Once we have chosen a prior distribution $$Pr(p)$$, we then observe the process, and use Bayes' theorem to update our probability distribution appropriately, for either a success $$s$$ or a failure $$f$$: $Pr(p \, | \, s) = \frac{Pr(s \, | \, p) \, Pr(p) }{Pr(s)}$ or $Pr(p \, | \, f) = \frac{Pr(f \, | \, p) \, Pr(p) }{Pr(f)}$ The resulting probability distribution called the posterior distribution. Now we can observe more events and continue updating our posterior distribution, using the previous posterior as the prior in Bayes' theorem. In general this involves integrations to compute $$Pr(f)$$ or $$Pr(f)$$, however there is a nice trick that eliminates this overhead.

## Conjugate Distributions

Let's dig into the details a bit more. While we could in principle use any probability distribution as the prior, there is a computationally convenient choice called a conjugate prior. For a Bernoulli process, we can use the Beta distribution, a two shape parameter family of distributions that take the following form: $Pr(p; \alpha, \beta) = \frac{p^{\alpha - 1} \left(1-p\right)^{\beta - 1}}{B(\alpha, \beta)}$ The normalizing constant $$B(\alpha, \beta)$$ is given by factorials or the Gamma function as needed: $B(\alpha, \beta) = \frac{\Gamma(\alpha + \beta)}{\Gamma(\alpha) \Gamma(\beta)}$

Source: Wikipedia

Why choose the Beta distribution? It turns out that if we start with a Beta distribution as the prior $$Pr(p; \alpha, \beta)$$, observe a success, and use Bayes' theorem, then the posterior distribution is $$Pr(p; \alpha + 1, \beta)$$. Similarly, if we observe a failure, the posterior is $$Pr(p; \alpha, \beta +1)$$. So we always stay within the family of Beta distributions (hence the name conjugate distributions). Computationally and algebraically, if we choose a prior in the Beta family, we only have to track $$\alpha$$ and $$\beta$$ by adding one to either when we observe a success or failure. This saves us from having to integrate after each observation (either algebraically or computationally).

## Prior Selection

We still have the issue of prior selection. (If you didn't open the companion widget, now is a good time.) Within the Beta family there are many reasonable choices for the prior:

• The uniform distribution, $$Pr(p; 1, 1)$$
• Jeffrey's prior, $$Pr(p; 0.5, 0.5)$$
• Haldane's prior, $$Pr(p; 0, 0)$$
• The strong-half prior, $$Pr(p; 100, 100)$$ (made up for this article)
Using the widget you can click on each and see these initial distributions.
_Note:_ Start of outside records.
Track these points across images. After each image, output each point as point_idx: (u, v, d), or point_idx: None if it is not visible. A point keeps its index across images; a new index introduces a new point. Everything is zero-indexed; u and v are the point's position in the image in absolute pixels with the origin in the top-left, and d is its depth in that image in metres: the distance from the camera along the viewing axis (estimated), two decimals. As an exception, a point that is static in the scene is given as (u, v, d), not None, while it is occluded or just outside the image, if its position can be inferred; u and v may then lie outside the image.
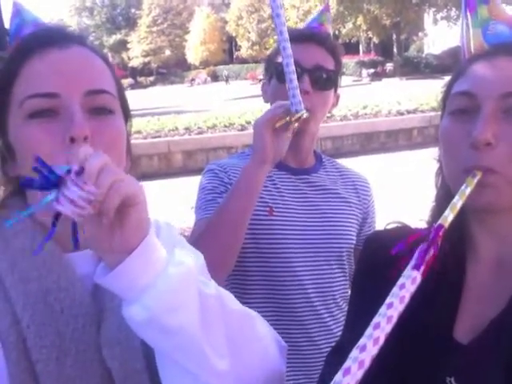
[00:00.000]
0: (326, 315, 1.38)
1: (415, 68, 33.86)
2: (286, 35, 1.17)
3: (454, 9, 32.62)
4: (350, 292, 1.03)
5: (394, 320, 0.58)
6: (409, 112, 11.22)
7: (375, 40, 37.69)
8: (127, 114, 0.83)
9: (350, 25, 34.13)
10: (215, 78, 48.95)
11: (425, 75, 30.34)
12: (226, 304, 0.73)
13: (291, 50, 1.17)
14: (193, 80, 48.47)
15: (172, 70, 58.26)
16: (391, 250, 0.66)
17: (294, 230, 1.36)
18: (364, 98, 13.39)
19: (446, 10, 33.93)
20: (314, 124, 1.36)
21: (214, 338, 0.69)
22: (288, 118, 1.18)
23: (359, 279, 0.93)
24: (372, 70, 33.69)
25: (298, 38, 1.32)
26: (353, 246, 1.43)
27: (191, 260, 0.68)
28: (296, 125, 1.19)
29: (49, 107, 0.71)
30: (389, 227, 0.91)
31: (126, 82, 48.75)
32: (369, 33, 35.65)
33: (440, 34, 36.45)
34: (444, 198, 0.81)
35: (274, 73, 1.37)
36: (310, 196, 1.41)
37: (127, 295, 0.63)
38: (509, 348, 0.69)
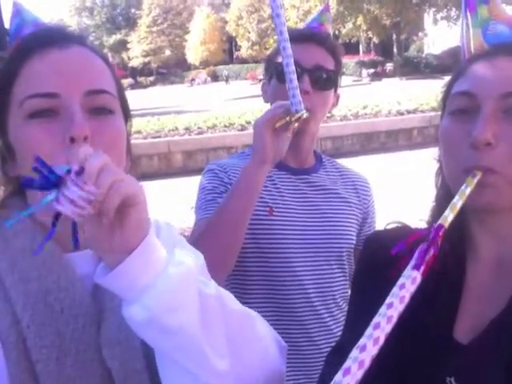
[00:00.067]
0: (325, 315, 1.38)
1: (415, 68, 33.86)
2: (286, 35, 1.17)
3: (454, 9, 32.62)
4: (349, 292, 1.03)
5: (394, 320, 0.58)
6: (409, 112, 11.22)
7: (375, 40, 37.69)
8: (127, 114, 0.83)
9: (349, 25, 34.12)
10: (215, 78, 48.95)
11: (425, 75, 30.34)
12: (226, 304, 0.73)
13: (291, 50, 1.17)
14: (193, 80, 48.47)
15: (172, 70, 58.26)
16: (391, 249, 0.66)
17: (294, 230, 1.36)
18: (364, 98, 13.39)
19: (446, 10, 33.93)
20: (314, 124, 1.36)
21: (213, 337, 0.69)
22: (288, 118, 1.18)
23: (359, 279, 0.93)
24: (372, 70, 33.68)
25: (298, 38, 1.32)
26: (353, 246, 1.43)
27: (191, 260, 0.68)
28: (296, 125, 1.19)
29: (49, 107, 0.71)
30: (389, 227, 0.91)
31: (126, 82, 48.74)
32: (369, 33, 35.65)
33: (440, 34, 36.46)
34: (444, 197, 0.81)
35: (274, 73, 1.37)
36: (310, 196, 1.41)
37: (127, 295, 0.63)
38: (509, 348, 0.69)
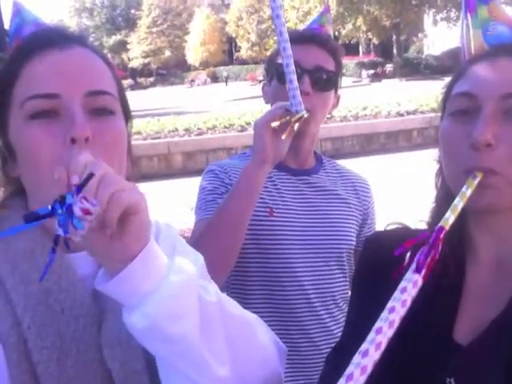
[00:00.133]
0: (325, 316, 1.38)
1: (415, 69, 33.86)
2: (286, 36, 1.17)
3: (453, 10, 32.62)
4: (349, 293, 1.03)
5: (396, 324, 0.57)
6: (409, 113, 11.22)
7: (375, 41, 37.66)
8: (128, 115, 0.83)
9: (349, 26, 34.12)
10: (215, 78, 48.93)
11: (425, 76, 30.35)
12: (225, 309, 0.72)
13: (292, 51, 1.17)
14: (192, 81, 48.46)
15: (172, 70, 58.25)
16: (391, 250, 0.66)
17: (294, 231, 1.36)
18: (364, 99, 13.40)
19: (445, 11, 33.93)
20: (314, 125, 1.36)
21: (214, 344, 0.69)
22: (288, 119, 1.18)
23: (359, 279, 0.93)
24: (372, 71, 33.68)
25: (299, 39, 1.33)
26: (353, 247, 1.43)
27: (192, 266, 0.68)
28: (296, 125, 1.19)
29: (49, 108, 0.71)
30: (389, 228, 0.91)
31: (126, 82, 48.67)
32: (368, 34, 35.65)
33: (440, 35, 36.45)
34: (444, 198, 0.80)
35: (275, 74, 1.37)
36: (310, 197, 1.41)
37: (128, 302, 0.63)
38: (509, 349, 0.69)
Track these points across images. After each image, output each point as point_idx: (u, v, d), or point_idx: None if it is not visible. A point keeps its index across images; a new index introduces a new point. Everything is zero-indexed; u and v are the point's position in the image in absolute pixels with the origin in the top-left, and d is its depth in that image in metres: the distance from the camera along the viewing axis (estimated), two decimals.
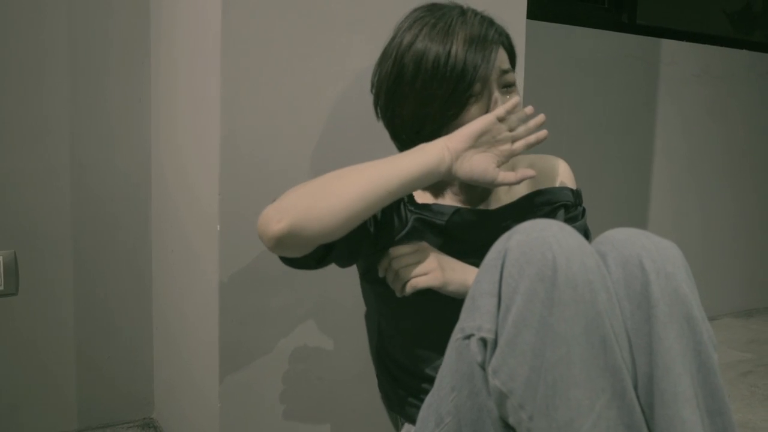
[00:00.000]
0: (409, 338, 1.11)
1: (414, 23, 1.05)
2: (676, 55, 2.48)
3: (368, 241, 1.05)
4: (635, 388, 0.87)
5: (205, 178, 1.22)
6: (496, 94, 1.03)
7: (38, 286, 1.49)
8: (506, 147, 1.00)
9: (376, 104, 1.11)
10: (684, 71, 2.52)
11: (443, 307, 1.05)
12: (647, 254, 0.89)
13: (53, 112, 1.47)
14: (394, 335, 1.14)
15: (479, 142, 0.98)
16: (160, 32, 1.47)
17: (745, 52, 2.69)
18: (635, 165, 2.47)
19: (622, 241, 0.91)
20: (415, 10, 1.07)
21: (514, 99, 1.01)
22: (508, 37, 1.09)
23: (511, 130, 1.00)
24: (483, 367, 0.88)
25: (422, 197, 1.13)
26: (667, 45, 2.45)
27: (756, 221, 2.86)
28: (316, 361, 1.28)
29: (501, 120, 0.99)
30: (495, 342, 0.86)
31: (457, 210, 1.09)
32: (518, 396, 0.84)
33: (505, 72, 1.05)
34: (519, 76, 1.45)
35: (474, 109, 1.02)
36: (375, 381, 1.30)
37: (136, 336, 1.60)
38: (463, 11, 1.05)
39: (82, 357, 1.55)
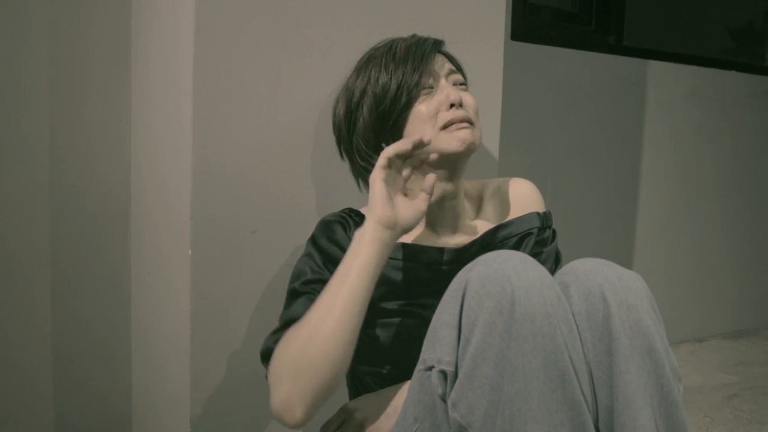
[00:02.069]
0: (382, 366, 1.11)
1: (357, 67, 1.14)
2: (663, 77, 2.48)
3: None
4: (596, 421, 0.87)
5: (178, 202, 1.23)
6: (443, 82, 1.09)
7: (16, 306, 1.49)
8: (403, 178, 1.03)
9: (338, 142, 1.17)
10: (672, 92, 2.53)
11: (419, 334, 1.06)
12: (609, 286, 0.89)
13: (33, 131, 1.47)
14: (367, 360, 1.13)
15: (390, 194, 1.00)
16: (139, 54, 1.48)
17: (733, 73, 2.70)
18: (624, 187, 2.47)
19: (585, 272, 0.92)
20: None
21: (385, 152, 1.01)
22: (448, 53, 1.16)
23: (399, 166, 1.04)
24: (444, 399, 0.88)
25: None
26: (655, 66, 2.46)
27: (746, 242, 2.86)
28: None
29: (389, 166, 1.01)
30: (455, 374, 0.86)
31: (422, 249, 1.10)
32: (477, 429, 0.84)
33: (453, 71, 1.12)
34: (495, 94, 1.46)
35: (427, 102, 1.07)
36: None
37: (115, 357, 1.60)
38: (403, 37, 1.13)
39: (60, 377, 1.55)
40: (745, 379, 2.25)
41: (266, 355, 1.00)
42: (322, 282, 1.01)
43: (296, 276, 1.08)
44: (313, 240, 1.11)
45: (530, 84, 2.19)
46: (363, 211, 1.14)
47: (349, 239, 1.08)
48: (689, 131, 2.61)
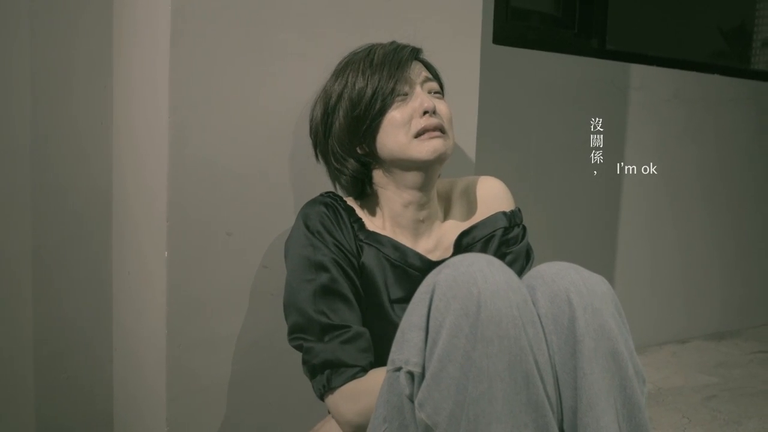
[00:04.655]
0: None
1: (336, 70, 1.15)
2: (646, 80, 2.50)
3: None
4: (560, 422, 0.89)
5: (156, 204, 1.24)
6: (418, 90, 1.10)
7: None
8: None
9: (315, 145, 1.19)
10: (654, 96, 2.54)
11: (388, 337, 1.07)
12: (575, 289, 0.91)
13: (15, 132, 1.48)
14: None
15: None
16: (121, 57, 1.49)
17: (716, 76, 2.72)
18: (607, 190, 2.49)
19: (552, 275, 0.93)
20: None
21: None
22: (425, 60, 1.17)
23: None
24: (411, 399, 0.89)
25: (373, 225, 1.15)
26: (637, 70, 2.48)
27: (730, 244, 2.88)
28: (265, 387, 1.29)
29: None
30: (422, 375, 0.88)
31: (400, 250, 1.12)
32: (443, 429, 0.85)
33: (429, 79, 1.13)
34: (472, 98, 1.47)
35: (401, 108, 1.09)
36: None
37: (96, 356, 1.60)
38: (382, 43, 1.14)
39: (42, 376, 1.55)
40: (725, 380, 2.28)
41: (323, 368, 1.07)
42: (347, 276, 1.07)
43: (314, 265, 1.07)
44: (308, 228, 1.09)
45: (513, 88, 2.20)
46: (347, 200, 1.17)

The strong-half prior puts most of the probability near $$p=1/2$$; the other priors are attempts at uninformative priors that do not assume much about the distribution. See here for more detailed information on the Jeffrey's prior.

## Simulating a Process and Estimating Parameters

Using the companion widget, you can simulate coin flips for a coin with any bias, and see the posterior distribution evolve as the observations pile up. You can also see various estimates of the parameter $$p$$ from the posterior, such as the following, which can easily be computed from the parameters $$\alpha$$ and $$\beta$$:

• The mean: $$\hat{p} = \frac{\alpha}{\alpha + \beta}$$
• The mode, also known as the maximum posterior estimate: $$\hat{p} = \frac{\alpha - 1}{\alpha + \beta - 2}$$
• The median: $$\hat{p} \approx \frac{\alpha - 1/3}{\alpha + \beta - 2 / 3}$$

Incidentally, for the Beta distribution the variance can also be computed from $$\alpha$$ and $$\beta$$: $\sigma = \frac{\alpha \beta}{ (\alpha + \beta) (\alpha + \beta + 1)}$ Notice that if we use Haldane's prior, then the $$\alpha$$ and $$\beta$$ counts with the mean estimate agrees with the frequentist approach! Similarly for the mode and the uniform prior.

Ultimately for a large data set the prior has an insignificant impact on the estimate because of the Bernstein von Mises theorem. You can see this from the formulas for the estimates above: in the limit of infinitely many data points, the initial $$\alpha$$ and $$\beta$$ contributed by the prior are washed out, and the various estimates converge to the same value. However you should be able to see that for small data sets the prior can greatly impact the estimate. For example, if you start with the strong-half prior and set the true value of $$p$$ to something other than one-half, it takes many observations for the posterior to adjust. (Note you can adjust priors on-the-fly.)